Associate Professor, Department of Biological Sciences
What year did you start working at NIU?
Where is your hometown? and where do you live now?
My hometown is Norwalk, Iowa. I now live in Batavia, Illinois.
Where did you attend college and what degree(s) have you earned?
B.S., UC Santa Cruz (double major in marine biology and ecology/evolution)
M.Ph., Yale University
Ph.D., Yale University
In which department(s) do you teach?
The Department of Biological Sciences and the Institute for the Study of the Environment, Sustainability and Energy.
Were you a first-generation college student?
What do you like about working at NIU?
NIU has this great culture of a strong community. We focus on experiential and engaged learning for students, and I love to be a part of creating that experience for students. I get so excited when there's a student who excels in my courses, then joins the lab to do research and goes on to pursue a higher degree or their dream job. It's happened a bunch of times since I started and it's what I'm most proud of.
What advice would you give to students currently attending NIU?
Get involved! Once you find a subject you're passionate about, see if there are professors you can work with to get extra hands-on experience beyond what you do in the classroom. Also, keep looking until you find the subject that brings you passion. Work doesn't seem so much like work if you love what you do.
Tell us about a research or engaged learning project you have led.
We have a ton of research going on in the lab! I love the story of Angie Burke, who took my Conservation Biology course as a student-at-large. She was a staff member and could take courses through that connection. She excelled, and I ended up offering her an internship to help with lab and field work. She took to the small mammal research we have going on in a restored prairie so much that she ended up pursuing a master's degree with me, studying how bison reintroduction impacted small mammals. She graduated and then landed her dream job working as the conservation volunteer coordinator at the Nature Conservancy in Ohio.
What do you hope students take away from your class?
I focus strongly on team-based learning. Conservation and environmental science are team sports so much of the coursework is done together, in groups. It's super important for students to get experience working with people from all different walks of life, because that's what you have to do if you want to make a difference in conservation/environmental science. I also really strive for students to be able to identify a research question of interest, think about a testable hypothesis and create an experiment to test it. These types of critical thinking skills help to set students up for success in whatever future careers they pursue.
What is your favorite campus event?
I love the communiversity garden plant sale! There are lots of great plants, and the funds go to a great cause. I also love URAD (now known as the Conference on Undergraduate Research and Engagement). It's so awesome to see the research that our undergraduates throughout the university are doing.
What is your favorite memory of NIU?
The day after the Cubs won the World Series, I lectured in the morning. The campus was abuzz with excitement and so were the students in my classroom. One had stayed up all night celebrating at Wrigley but came home and showered and came to my class, and we talked about the joy it brought us all. And my colleague who was a Cleveland fan even brought me Cubs cupcakes, showing what a good sport he is. That was such a fun moment.
Who has influenced your professional path?

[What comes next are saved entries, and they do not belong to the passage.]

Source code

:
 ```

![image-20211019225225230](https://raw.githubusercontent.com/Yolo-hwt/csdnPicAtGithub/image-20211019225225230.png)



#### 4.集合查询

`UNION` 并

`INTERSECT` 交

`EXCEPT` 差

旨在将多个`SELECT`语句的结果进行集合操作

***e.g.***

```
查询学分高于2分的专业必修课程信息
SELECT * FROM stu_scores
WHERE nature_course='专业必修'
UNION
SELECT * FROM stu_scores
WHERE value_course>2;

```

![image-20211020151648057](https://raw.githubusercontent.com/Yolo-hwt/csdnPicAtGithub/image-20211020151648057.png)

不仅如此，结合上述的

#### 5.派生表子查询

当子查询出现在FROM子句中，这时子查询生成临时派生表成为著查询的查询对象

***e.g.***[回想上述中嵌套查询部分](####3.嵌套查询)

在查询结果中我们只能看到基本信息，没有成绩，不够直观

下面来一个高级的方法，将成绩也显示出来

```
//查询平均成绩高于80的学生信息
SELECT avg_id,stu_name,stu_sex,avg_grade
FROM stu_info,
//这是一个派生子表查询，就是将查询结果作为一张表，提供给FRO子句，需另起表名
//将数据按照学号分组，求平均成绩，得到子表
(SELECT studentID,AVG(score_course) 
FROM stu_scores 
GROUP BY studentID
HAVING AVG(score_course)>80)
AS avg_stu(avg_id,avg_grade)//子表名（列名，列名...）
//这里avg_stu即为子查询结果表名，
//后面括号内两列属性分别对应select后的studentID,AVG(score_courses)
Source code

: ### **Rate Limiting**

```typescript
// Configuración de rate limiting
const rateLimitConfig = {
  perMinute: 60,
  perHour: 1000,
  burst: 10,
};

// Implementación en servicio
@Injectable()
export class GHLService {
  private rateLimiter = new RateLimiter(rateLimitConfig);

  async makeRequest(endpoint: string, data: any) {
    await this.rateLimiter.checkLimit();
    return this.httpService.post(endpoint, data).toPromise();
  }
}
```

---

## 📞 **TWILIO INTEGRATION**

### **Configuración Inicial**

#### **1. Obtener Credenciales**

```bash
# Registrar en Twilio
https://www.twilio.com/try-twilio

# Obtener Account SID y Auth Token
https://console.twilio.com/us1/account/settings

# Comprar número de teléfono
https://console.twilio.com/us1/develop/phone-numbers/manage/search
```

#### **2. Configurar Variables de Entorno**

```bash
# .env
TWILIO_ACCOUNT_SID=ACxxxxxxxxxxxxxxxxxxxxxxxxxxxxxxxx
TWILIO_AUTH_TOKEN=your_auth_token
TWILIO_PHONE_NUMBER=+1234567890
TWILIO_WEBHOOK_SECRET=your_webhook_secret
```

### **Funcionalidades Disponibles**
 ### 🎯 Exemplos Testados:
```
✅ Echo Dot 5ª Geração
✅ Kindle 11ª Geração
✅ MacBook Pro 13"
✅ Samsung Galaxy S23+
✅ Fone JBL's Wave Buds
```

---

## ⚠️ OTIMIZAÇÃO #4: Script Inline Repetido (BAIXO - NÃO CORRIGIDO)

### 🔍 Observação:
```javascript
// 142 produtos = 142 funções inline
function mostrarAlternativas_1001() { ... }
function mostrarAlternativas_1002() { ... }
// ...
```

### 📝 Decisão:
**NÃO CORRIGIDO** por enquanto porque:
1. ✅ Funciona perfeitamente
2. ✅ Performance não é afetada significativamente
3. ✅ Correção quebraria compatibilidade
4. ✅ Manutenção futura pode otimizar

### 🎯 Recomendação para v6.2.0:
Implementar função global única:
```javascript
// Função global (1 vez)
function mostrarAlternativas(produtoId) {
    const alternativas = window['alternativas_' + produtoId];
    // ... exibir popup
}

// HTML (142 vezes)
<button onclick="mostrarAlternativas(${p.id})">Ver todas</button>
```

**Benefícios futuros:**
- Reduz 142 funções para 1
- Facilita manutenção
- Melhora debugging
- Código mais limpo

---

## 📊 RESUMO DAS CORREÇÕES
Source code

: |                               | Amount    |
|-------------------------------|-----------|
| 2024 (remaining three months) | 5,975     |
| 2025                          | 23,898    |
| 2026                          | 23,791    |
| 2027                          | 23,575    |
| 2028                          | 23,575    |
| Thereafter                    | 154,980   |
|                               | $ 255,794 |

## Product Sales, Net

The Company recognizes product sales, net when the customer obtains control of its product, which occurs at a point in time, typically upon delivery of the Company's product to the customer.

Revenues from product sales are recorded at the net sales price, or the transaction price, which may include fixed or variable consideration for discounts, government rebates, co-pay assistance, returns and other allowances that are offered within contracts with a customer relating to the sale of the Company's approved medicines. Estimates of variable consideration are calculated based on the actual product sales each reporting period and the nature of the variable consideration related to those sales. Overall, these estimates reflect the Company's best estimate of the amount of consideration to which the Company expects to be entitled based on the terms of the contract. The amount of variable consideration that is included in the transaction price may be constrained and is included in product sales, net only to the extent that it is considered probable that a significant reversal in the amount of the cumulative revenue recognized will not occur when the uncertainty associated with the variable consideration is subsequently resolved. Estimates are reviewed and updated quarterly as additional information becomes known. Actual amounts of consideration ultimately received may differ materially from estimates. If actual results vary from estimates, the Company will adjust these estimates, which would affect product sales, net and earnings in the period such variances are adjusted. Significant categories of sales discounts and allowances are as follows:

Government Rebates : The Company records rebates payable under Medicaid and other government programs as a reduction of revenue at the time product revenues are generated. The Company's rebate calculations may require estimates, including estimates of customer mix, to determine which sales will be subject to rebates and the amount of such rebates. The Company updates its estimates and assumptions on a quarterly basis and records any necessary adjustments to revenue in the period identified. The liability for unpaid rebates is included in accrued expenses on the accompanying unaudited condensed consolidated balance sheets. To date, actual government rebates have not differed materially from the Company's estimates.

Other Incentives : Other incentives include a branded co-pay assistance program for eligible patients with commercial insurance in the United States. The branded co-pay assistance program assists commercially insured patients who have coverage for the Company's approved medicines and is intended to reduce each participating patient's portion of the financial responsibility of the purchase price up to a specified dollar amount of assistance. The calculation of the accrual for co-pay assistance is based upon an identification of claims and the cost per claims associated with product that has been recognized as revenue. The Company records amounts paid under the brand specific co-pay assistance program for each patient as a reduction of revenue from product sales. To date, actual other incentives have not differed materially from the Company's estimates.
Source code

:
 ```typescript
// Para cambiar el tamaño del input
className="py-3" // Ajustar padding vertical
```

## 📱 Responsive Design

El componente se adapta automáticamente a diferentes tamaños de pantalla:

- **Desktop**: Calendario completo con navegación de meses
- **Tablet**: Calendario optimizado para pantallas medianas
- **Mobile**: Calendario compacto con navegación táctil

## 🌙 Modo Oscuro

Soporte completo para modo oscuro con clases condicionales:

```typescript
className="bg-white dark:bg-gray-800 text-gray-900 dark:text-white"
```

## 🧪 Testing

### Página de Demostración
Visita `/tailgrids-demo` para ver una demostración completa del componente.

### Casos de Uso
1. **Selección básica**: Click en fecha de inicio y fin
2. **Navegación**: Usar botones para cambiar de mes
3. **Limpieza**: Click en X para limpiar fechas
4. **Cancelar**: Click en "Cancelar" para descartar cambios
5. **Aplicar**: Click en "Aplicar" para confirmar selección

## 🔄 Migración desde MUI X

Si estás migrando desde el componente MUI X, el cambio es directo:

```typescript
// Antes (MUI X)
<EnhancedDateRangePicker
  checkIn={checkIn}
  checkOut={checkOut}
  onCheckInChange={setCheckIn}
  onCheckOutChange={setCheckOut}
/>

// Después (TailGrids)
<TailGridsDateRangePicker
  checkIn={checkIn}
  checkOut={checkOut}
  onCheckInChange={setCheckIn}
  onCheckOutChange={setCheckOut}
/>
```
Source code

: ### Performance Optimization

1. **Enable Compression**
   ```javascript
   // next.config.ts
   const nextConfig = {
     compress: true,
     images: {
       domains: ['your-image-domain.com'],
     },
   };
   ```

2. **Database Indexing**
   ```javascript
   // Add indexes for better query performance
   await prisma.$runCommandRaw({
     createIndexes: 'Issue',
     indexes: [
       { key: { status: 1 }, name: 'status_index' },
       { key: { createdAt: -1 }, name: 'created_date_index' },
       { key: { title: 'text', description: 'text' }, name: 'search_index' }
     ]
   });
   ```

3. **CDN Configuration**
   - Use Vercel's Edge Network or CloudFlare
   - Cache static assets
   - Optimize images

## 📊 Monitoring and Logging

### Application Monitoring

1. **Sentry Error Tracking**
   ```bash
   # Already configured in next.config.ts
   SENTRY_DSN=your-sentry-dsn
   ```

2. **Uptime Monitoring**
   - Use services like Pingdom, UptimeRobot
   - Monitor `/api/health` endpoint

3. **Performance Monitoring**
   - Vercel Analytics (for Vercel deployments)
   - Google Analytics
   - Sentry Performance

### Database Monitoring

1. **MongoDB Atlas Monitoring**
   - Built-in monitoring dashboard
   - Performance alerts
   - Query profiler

I had two teachers who really inspired me to pursue a career in science. In high school, I got to take a marine biology course at a vocation school because I'd taken all the science my high school had to offer. The professor for that course, Dr. Stiles, knew every single fish/invertebrate and what job they did when we went down to Florida for spring break. I really wanted that level of knowledge, too.
Dr. Don Croll was one of my most inspiring professors. He taught marine conservation and told us about the biodiversity crisis and how most species we've lost to extinction have been island species. That raised my interest in pursuing research on islands and how can we conserve them.
What did you want to be when you were growing up? Are you currently doing it? If not, what changed your path?
I wanted to be a veterinarian until I realized that I'd have to put animals to sleep. When I realized there were jobs where you could study animals and provide the scientific information necessary to conserve them, I never looked back.
Are you a member of or hold a position within a professional organization? If so, what organization? What is the purpose of that organization and how does being part of this organization benefit you in your role at NIU?
I am the lead editor of the journal Ecological Solutions and Evidence, which is published by the British Ecological Society. The journal is an exciting new venture. It is open access and is particularly focused on publishing any science that is relevant to the management of biological resources. We find that managers don't have access to science behind paywalls, so this helps that. We also have article types specifically for managers so we're encouraging a more vibrant dialogue between scientists and managers. This has raised my profile considerably. I gave a talk at the Ecology Live seminar series put on by the British Ecological Society that had over 500 attendees and was seen by hundreds more on YouTube. It's sparked new collaborations as well.
What community organizations are you involved in?
I am on the Science Steering Committee for Congresswoman Lauren Underwood's office, and I served as vice president of the Parent Teacher Organization at my daughter's school.
What do you do to relax or recharge?
Exercise and introvert time are key for me to recharge. Also yoga, cooking and travel.